Novel by Vladimir Sorokin

Ice («Лёд») is a 2002 novel by the Russian writer Vladimir Sorokin. The story is set in a brutal Russia of the near future, where the Tunguska meteor has provided a mysterious cult with a material which can make people's hearts speak. The book is the first written part of Sorokin's Ice Trilogy, although the second part in the narrative; it was followed by Bro in 2004 and 23,000 in 2006.

==Reception==
Jon Fasman reviewed the book in the Los Angeles Times, and wrote that it "provides a head-scratching pleasure and deceptive quickness similar to that found in the novels of Haruki Murakami". Fasman continued: "Ice is a thriller in the truest sense: In addition to a swift and sure plot, reading it affords the thrill of discovering something new. Like Michel Houellebecq, Sorokin obsesses over the ways that the needs and decay of the body betray us, even if he lacks that author's haughty, nihilistic French grimness. Murakami writes with more whimsy and a similar feel for the pleasure of a swift, humming plot, but Sorokin is less burdened with nostalgia, less preoccupied with loss and a sense that life is better elsewhere." Ken Kalfus of The New York Times wrote: "In his frigid antihumanism, Sorokin parts company with Russian satirists like Gogol, Bulgakov, Yuri Olesha and, more recently, Viktor Pelevin.
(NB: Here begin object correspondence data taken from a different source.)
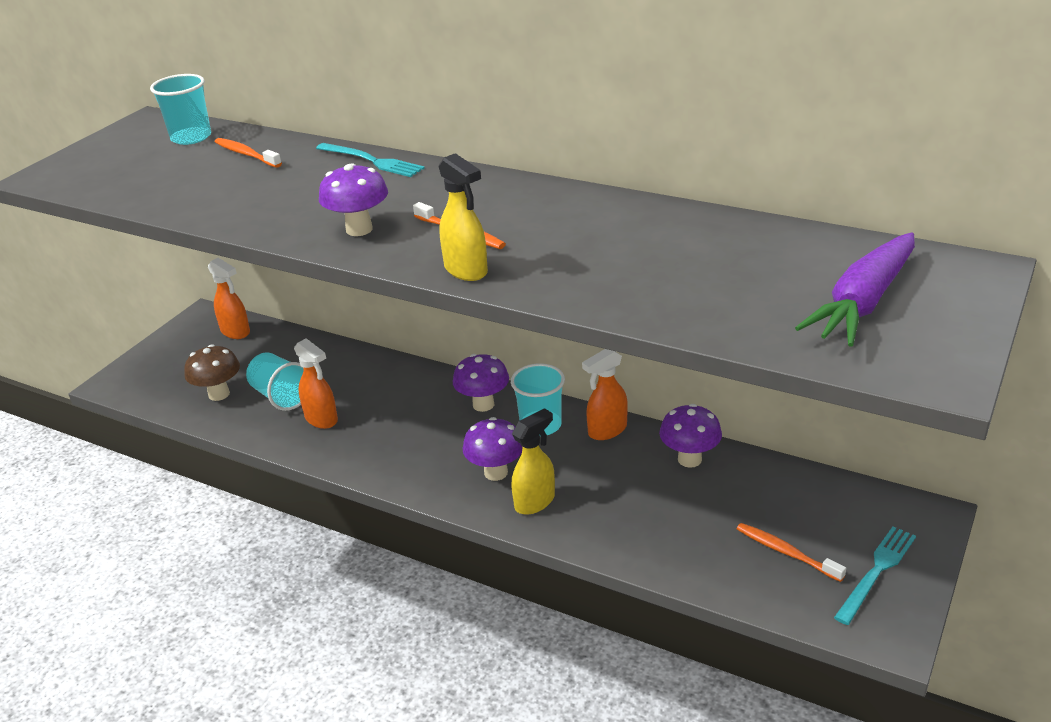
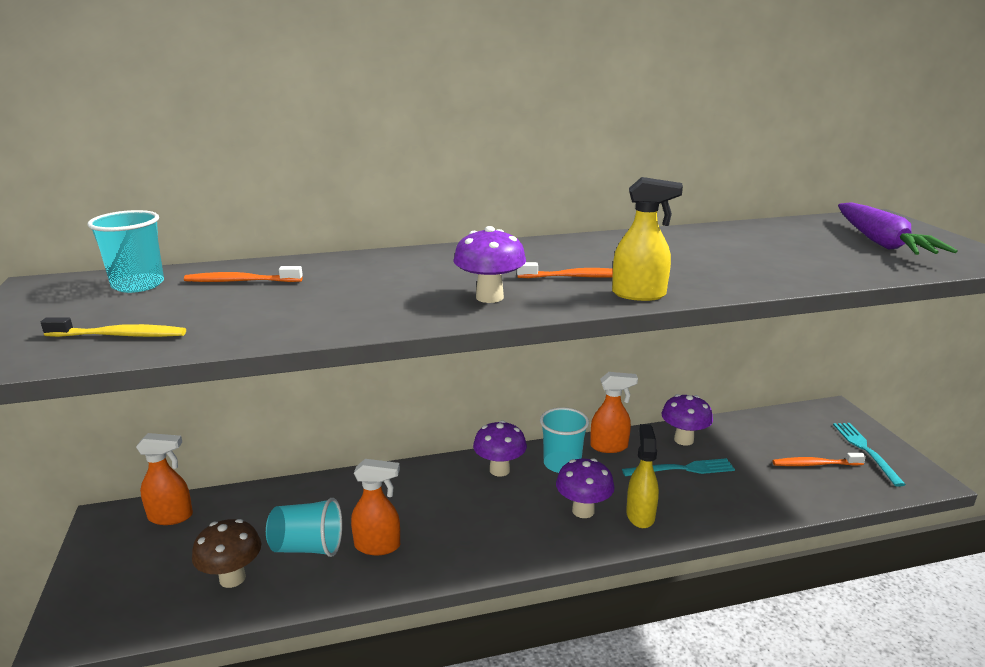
camera: 45 degrees left, 10 degrees down
turquoise fork [316,143,425,177] -> turquoise fork moved to [622,458,735,477]
orange spray bottle [582,349,628,440] -> orange spray bottle turned 105 degrees counterclockwise [590,372,638,453]
none -> yellow toothbrush [41,317,186,337]

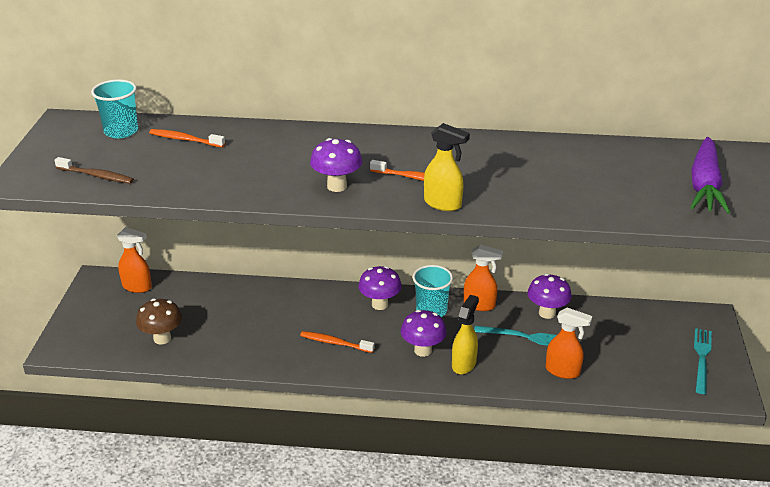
camera: 20 degrees right, 10 degrees up
yellow toothbrush [41,317,186,337] -> brown toothbrush [55,157,134,184]
turquoise cup [266,498,342,557] -> none
orange spray bottle [351,459,400,555] -> orange spray bottle moved to [545,308,592,379]
orange toothbrush [772,453,866,466] -> orange toothbrush moved to [300,331,375,353]

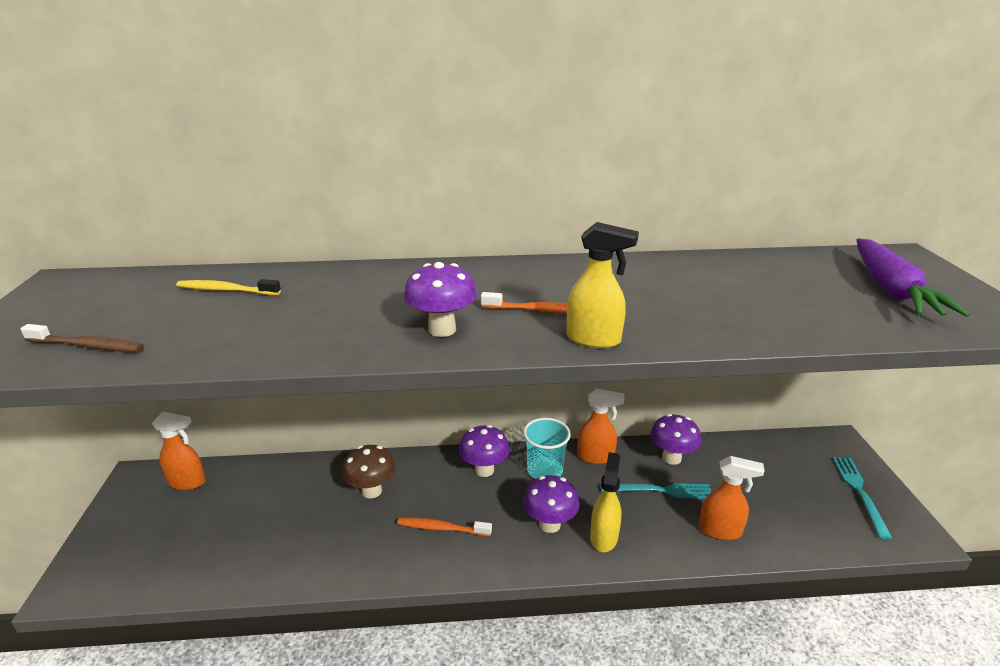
camera: 10 degrees left, 5 degrees down
turquoise cup [91,79,138,138] -> none
brown mushroom [136,299,182,345] -> brown mushroom moved to [342,445,396,499]
orange toothbrush [149,129,225,147] -> yellow toothbrush [176,279,281,295]

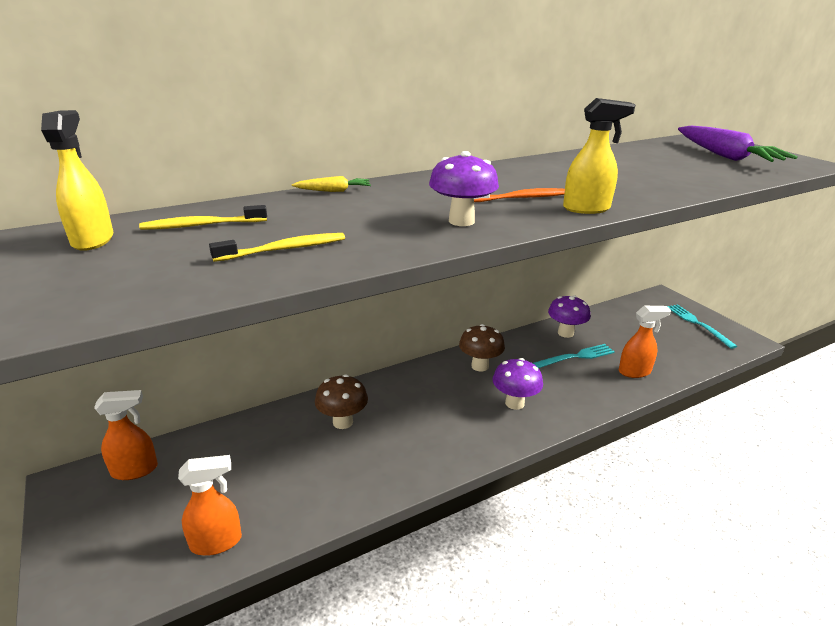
camera: 25 degrees left, 0 degrees up
brown toothbrush [20,324,144,352] -> none
orange toothbrush [397,517,492,536] -> none
purple mushroom [459,425,509,477] -> none
turquoise cup [523,418,571,479] -> brown mushroom [459,324,505,371]
orange spray bottle [577,389,624,464] -> orange spray bottle moved to [178,455,242,556]
yellow spray bottle [590,452,621,552] -> yellow spray bottle moved to [41,110,113,251]
none -> yellow toothbrush [209,233,345,262]
none -> yellow carrot [292,176,371,192]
Jamey Gambrell, who has produced luminous translations of lyrical contemporary Russian writers like Tatyana Tolstaya, transforms Sorokin's staccato cadences into a hard-boiled English that suits the novel's brutality, especially in its violent early chapters. But even with help from a sensitive translator, American readers taking a whack at the novel with their own ice hammers may have trouble finding its heart, and even more trouble getting it to speak."